Saved data entries
━━━━━━

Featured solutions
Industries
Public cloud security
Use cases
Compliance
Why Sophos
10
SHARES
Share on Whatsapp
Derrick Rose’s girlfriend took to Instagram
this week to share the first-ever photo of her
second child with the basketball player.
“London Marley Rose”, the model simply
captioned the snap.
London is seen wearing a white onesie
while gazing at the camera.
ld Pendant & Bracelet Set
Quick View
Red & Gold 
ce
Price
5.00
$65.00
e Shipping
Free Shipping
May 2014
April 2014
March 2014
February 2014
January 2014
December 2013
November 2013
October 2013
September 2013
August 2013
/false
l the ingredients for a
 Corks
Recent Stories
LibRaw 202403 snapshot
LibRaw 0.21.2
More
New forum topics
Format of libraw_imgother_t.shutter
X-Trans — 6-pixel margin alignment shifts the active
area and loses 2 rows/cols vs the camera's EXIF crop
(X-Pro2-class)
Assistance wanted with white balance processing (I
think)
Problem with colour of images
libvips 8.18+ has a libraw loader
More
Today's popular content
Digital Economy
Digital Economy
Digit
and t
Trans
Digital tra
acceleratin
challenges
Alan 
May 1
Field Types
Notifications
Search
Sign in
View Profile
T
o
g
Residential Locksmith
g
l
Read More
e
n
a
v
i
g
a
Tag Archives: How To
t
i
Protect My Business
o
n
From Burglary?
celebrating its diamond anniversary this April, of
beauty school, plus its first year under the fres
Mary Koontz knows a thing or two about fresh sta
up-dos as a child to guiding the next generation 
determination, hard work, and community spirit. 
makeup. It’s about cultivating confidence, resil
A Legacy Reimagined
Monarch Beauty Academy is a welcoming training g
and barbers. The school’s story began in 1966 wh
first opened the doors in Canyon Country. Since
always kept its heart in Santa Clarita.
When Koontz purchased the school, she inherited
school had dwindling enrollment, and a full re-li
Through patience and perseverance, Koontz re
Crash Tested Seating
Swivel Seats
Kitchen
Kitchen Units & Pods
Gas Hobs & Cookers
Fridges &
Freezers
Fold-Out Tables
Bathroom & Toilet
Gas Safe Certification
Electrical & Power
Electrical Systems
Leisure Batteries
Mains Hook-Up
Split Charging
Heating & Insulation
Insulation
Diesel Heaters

━━━━━━

What needs to be done. Using the entries, count how many lines contain the string "Electrical". Write only the number.

Exercise result. 2